Penalties for breaching an employee’s privacy
The CPL sets out penalties for those who violate an individual’s privacy. Article 276 of the CPL provides that any person who illegally observes or collects information or data, violates another’s privacy or their right to protect their secrets, or reuses collected information and data shall be punished by imprisonment for a period of not less than three months and not more than two years, by a fine of OMR 100-500, or both.
The Cyber Crime Law, promulgated by the Royal Decree 12/2011, also sets out certain penalties for breaching an individual’s privacy, which include:

(a) Imprisonment for a period of not less than one month and not exceeding one year and/or a fine of not less than OMR 500 and not exceeding OMR 2,000 is applied to any person who uses information technology tools to obstruct or intercept the flow of data or electronic information transmitted by way of information technology.

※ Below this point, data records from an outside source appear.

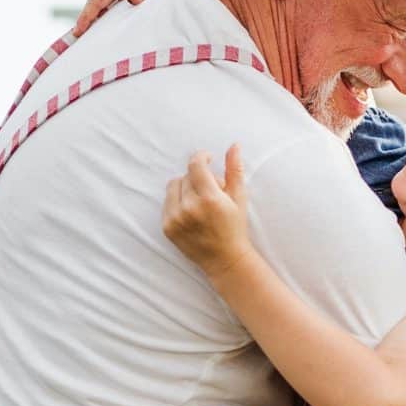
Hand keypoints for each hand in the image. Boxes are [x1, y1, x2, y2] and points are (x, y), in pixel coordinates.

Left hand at [161, 146, 250, 268]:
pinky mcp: (167, 227)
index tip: (207, 158)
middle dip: (198, 177)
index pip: (196, 165)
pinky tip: (191, 213)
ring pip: (174, 186)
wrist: (225, 259)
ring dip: (185, 188)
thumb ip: (234, 170)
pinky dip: (177, 202)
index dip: (201, 157)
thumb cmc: (235, 227)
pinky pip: (167, 202)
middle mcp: (190, 208)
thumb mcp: (239, 198)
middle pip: (186, 175)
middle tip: (212, 191)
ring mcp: (176, 218)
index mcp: (210, 199)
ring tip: (200, 202)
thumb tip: (234, 145)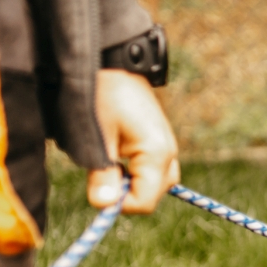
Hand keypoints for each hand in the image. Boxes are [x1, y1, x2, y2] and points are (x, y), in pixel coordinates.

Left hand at [87, 69, 179, 213]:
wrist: (112, 60)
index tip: (98, 189)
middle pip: (154, 194)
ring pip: (156, 182)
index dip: (120, 203)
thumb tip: (104, 205)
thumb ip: (102, 173)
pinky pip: (154, 168)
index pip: (145, 201)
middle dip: (128, 192)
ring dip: (132, 181)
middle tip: (103, 172)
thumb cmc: (102, 94)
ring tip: (110, 161)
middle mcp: (169, 152)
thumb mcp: (96, 136)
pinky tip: (118, 154)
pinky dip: (136, 170)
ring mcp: (167, 146)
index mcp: (157, 154)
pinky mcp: (160, 140)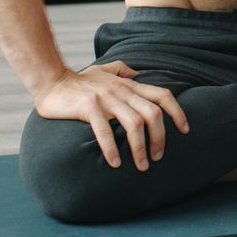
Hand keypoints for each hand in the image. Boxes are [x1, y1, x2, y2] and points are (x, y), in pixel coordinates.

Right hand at [34, 61, 188, 171]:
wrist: (51, 81)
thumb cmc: (81, 80)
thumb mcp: (106, 71)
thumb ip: (123, 71)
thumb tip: (138, 74)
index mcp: (130, 85)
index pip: (163, 95)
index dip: (178, 112)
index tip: (185, 130)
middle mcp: (122, 90)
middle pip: (153, 114)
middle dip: (160, 138)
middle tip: (158, 157)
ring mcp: (106, 98)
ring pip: (134, 123)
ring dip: (140, 148)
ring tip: (141, 166)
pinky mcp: (88, 107)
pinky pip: (104, 130)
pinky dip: (112, 148)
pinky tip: (115, 163)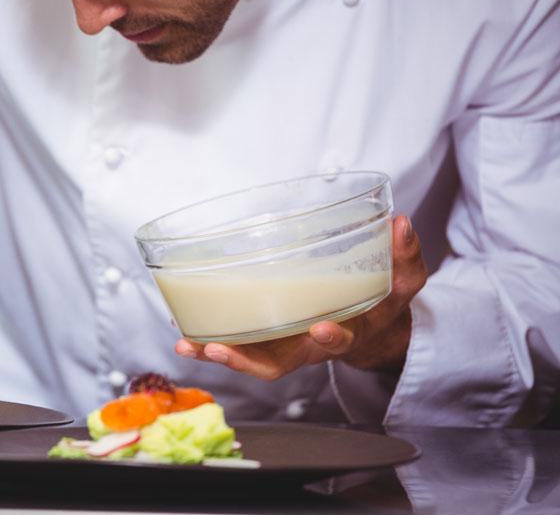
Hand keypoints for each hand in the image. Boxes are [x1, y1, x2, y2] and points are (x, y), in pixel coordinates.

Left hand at [175, 215, 427, 377]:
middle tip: (219, 350)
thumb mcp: (401, 281)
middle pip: (276, 363)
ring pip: (248, 358)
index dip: (331, 338)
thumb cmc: (381, 302)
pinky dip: (209, 342)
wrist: (370, 329)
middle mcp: (307, 346)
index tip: (323, 328)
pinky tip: (184, 336)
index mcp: (346, 333)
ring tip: (188, 345)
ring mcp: (283, 345)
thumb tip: (400, 224)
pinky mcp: (265, 336)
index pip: (340, 341)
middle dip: (246, 360)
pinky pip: (237, 343)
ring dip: (217, 354)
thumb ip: (403, 257)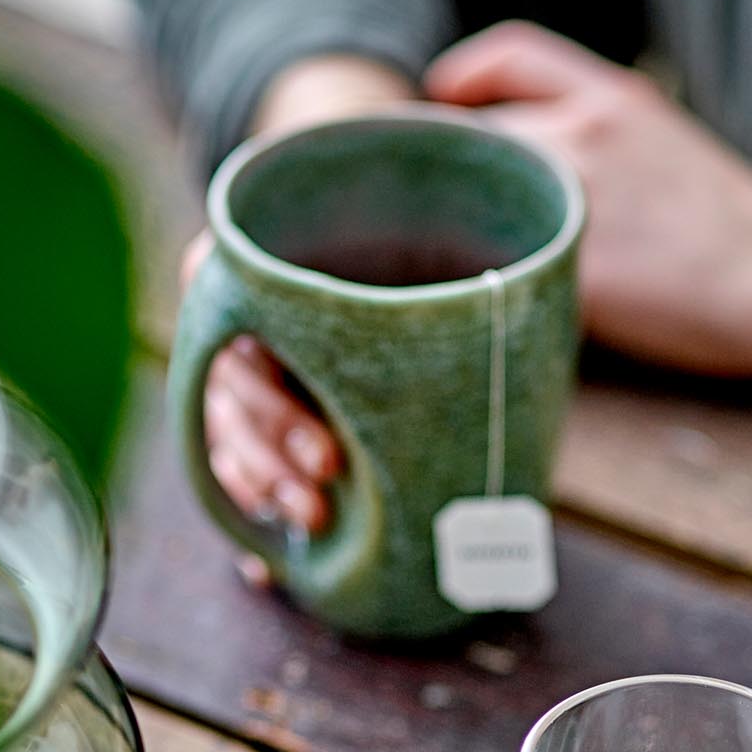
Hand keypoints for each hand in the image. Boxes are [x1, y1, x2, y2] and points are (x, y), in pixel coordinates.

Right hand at [189, 55, 413, 532]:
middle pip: (235, 390)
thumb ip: (433, 246)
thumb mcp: (418, 202)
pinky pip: (230, 459)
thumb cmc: (403, 201)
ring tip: (313, 524)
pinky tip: (264, 562)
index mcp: (254, 255)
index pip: (236, 327)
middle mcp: (235, 306)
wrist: (382, 189)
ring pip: (228, 430)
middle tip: (329, 488)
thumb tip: (523, 289)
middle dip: (278, 451)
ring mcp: (238, 357)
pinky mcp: (249, 403)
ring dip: (264, 485)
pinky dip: (249, 508)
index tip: (332, 454)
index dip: (278, 404)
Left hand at [424, 22, 751, 387]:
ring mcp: (571, 200)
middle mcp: (583, 134)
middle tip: (434, 204)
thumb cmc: (740, 230)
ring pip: (469, 201)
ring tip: (446, 258)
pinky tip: (475, 302)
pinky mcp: (567, 268)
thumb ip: (603, 139)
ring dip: (451, 226)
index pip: (512, 54)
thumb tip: (540, 161)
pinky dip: (476, 280)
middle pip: (474, 134)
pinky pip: (493, 267)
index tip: (443, 100)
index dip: (465, 76)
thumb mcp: (670, 146)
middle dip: (448, 167)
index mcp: (614, 99)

(b) Imprisonment for a period not less than one year and not exceeding three years and/or a fine of not less than OMR 1,000 and not exceeding OMR 5,000 is applied to any person who uses information technology tools (such as camera phones) to photograph or record individuals without their permission; who disseminates such information, even if it is true; or who uses such information towards slander and defamation.

Conclusion
Taken as a whole, Omani law protects individual privacy, especially that of employees. Employers are prohibited from monitoring or recording their employees, and may only obtain permission to do so from the Public Prosecutor under stringent circumstances.  Employees and private individuals have a reasonable expectation that, if they are photographed or recorded without permission, they will have recourse in the law.